Born Anthony Charles Lynton Blair, he was educated at schools in Durham, England, and Edinburgh, Scotland. He then studied law at St. John’s College in Oxford, England, before becoming a lawyer specializing in trade union and industrial law in 1976.

Blair began his political career in 1983, when he was elected to the British Parliament as a member of the Labour Party. He quickly advanced to the party’s front ranks during the Conservative administration of Prime Minister Margaret Thatcher (1979-1990), when Labour was in the opposition. He won the favor of Labour leaders Neil Kinnock and John Smith, who believed Blair’s moderate positions would revive popular support for the party. Since the 1979 general elections, British voters had increasingly turned away from Labour and its traditional pro-trade union policies.

From 1984 to 1987 Blair was opposition spokesman on treasury and economic affairs. He then moved to various posts in the Departments of Trade and Industry (1987), Energy (1988-1989), and Employment (1989-1992). In 1992 Blair was promoted again, taking charge of domestic issues in the Labour Party’s counterpart to the governing Conservative cabinet.

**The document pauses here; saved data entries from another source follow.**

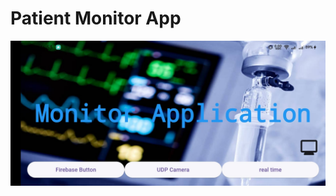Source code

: # Patient Monitor App
![alt text](https://github.com/Misara-Ahmed/Patient-Monitor/blob/main/demo.jpg)
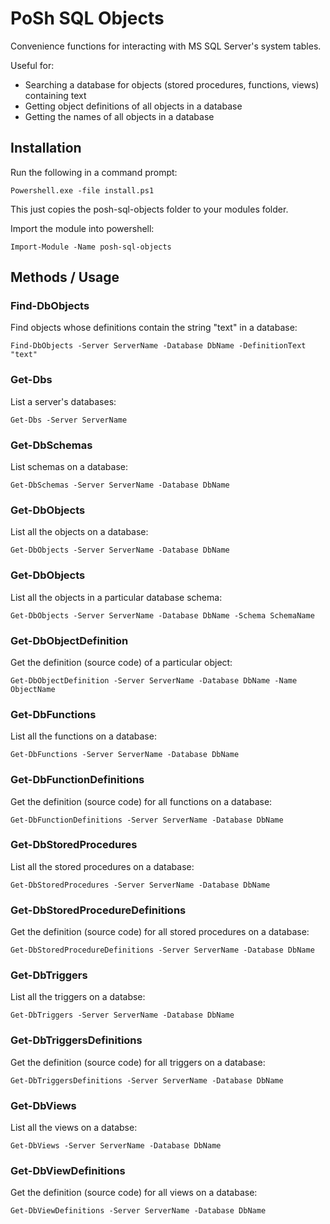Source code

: # PoSh SQL Objects #

Convenience functions for interacting with MS SQL Server's system tables.

Useful for:
* Searching a database for objects (stored procedures, functions, views) containing text
* Getting object definitions of all objects in a database
* Getting the names of all objects in a database

## Installation ##

Run the following in a command prompt:

`Powershell.exe -file install.ps1`

This just copies the posh-sql-objects folder to your modules folder.

Import the module into powershell:

`Import-Module -Name posh-sql-objects`

## Methods / Usage ##

### Find-DbObjects ###
Find objects whose definitions contain the string "text" in a database:

`Find-DbObjects -Server ServerName -Database DbName -DefinitionText "text"`

### Get-Dbs ###
List a server's databases:

`Get-Dbs -Server ServerName`

### Get-DbSchemas ###
List schemas on a database:

`Get-DbSchemas -Server ServerName -Database DbName`

### Get-DbObjects ###
List all the objects on a database:

`Get-DbObjects -Server ServerName -Database DbName`

### Get-DbObjects ###
List all the objects in a particular database schema:

`Get-DbObjects -Server ServerName -Database DbName -Schema SchemaName`

### Get-DbObjectDefinition ###
Get the definition (source code) of a particular object:

`Get-DbObjectDefinition -Server ServerName -Database DbName -Name ObjectName`

### Get-DbFunctions ###
List all the functions on a database:

`Get-DbFunctions -Server ServerName -Database DbName`

### Get-DbFunctionDefinitions ###
Get the definition (source code) for all functions on a database:

`Get-DbFunctionDefinitions -Server ServerName -Database DbName`

### Get-DbStoredProcedures ###
List all the stored procedures on a database:

`Get-DbStoredProcedures -Server ServerName -Database DbName`

### Get-DbStoredProcedureDefinitions ###
Get the definition (source code) for all stored procedures on a database:

`Get-DbStoredProcedureDefinitions -Server ServerName -Database DbName`

### Get-DbTriggers ###
List all the triggers on a databse:

`Get-DbTriggers -Server ServerName -Database DbName`

### Get-DbTriggersDefinitions ###
Get the definition (source code) for all triggers on a database:

`Get-DbTriggersDefinitions -Server ServerName -Database DbName`

### Get-DbViews ###
List all the views on a databse:

`Get-DbViews -Server ServerName -Database DbName`

### Get-DbViewDefinitions ###
Get the definition (source code) for all views on a database:

`Get-DbViewDefinitions -Server ServerName -Database DbName`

Blair was elected to lead the Labour Party following the death of John Smith in 1994 in the first fully democratic elections to the post. He soon established a reputation as a determined reformer and firm leader, confronting established factions and contentious policy issues within the party. Almost immediately, Blair began working to make the party more mainstream, de-emphasizing its traditional ties to labor and trade unions in an effort to broaden the party’s membership. In October 1994 Blair proposed revising the party constitution, especially Clause IV, which called for extensive nationalization of the British economy. He secured this revision in 1995 amid considerable internal dissent.

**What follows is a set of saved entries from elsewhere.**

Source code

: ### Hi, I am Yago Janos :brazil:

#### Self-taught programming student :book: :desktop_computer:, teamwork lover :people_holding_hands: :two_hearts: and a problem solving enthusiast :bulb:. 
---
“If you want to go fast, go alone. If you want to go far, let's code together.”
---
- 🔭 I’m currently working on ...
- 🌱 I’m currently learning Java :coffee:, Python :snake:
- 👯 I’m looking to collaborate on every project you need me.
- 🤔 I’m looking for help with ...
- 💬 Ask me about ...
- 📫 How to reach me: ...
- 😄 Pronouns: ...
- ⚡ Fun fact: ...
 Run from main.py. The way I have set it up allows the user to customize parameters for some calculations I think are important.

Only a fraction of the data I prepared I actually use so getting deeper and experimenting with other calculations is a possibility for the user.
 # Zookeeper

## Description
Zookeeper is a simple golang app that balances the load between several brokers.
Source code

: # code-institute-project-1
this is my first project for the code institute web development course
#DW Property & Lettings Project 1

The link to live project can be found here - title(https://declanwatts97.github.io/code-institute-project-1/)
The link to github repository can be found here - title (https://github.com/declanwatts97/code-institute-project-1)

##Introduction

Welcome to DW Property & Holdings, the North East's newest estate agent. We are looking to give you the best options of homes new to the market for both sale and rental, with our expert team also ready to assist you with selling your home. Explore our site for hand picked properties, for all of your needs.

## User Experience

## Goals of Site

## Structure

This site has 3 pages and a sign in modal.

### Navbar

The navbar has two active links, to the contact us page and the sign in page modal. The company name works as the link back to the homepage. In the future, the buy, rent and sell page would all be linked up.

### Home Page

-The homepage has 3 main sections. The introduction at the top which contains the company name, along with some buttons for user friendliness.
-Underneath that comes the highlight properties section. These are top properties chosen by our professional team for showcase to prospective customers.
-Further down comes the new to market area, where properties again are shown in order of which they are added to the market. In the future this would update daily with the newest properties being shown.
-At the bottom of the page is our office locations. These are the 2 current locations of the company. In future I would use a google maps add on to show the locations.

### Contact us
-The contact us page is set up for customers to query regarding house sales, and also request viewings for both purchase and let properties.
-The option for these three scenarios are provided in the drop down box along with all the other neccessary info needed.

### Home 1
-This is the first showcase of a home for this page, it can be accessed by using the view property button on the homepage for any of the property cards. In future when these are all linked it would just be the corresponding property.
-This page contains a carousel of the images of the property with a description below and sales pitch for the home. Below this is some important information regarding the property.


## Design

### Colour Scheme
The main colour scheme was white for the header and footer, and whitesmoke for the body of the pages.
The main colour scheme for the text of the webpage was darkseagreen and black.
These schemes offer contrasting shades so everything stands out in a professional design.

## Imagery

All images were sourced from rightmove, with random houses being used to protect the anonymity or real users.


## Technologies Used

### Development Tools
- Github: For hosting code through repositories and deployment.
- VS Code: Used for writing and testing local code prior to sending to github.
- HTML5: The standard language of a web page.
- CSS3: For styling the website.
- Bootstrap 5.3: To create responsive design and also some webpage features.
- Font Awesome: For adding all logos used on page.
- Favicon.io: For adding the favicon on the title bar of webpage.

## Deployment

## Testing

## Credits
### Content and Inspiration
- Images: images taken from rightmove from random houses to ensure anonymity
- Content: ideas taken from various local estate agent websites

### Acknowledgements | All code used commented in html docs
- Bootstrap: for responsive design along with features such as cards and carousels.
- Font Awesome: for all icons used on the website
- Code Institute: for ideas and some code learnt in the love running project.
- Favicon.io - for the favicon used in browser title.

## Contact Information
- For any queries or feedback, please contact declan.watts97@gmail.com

Over the next two years the “New Labour” party, as Blair called it, rapidly gained in popularity. At the same time, internal divisions within the Conservative Party and a series of scandals involving Conservative ministers undermined support for the administration of Thatcher’s successor, John Major.

The Labour Party’s rising popularity culminated in a landslide victory for Blair and Labour in the May 1997 general elections. Labour had its best showing in the history of the party, winning nearly 45 percent of the vote and claiming 419 seats and a 179-seat majority in the 659-seat House of Commons.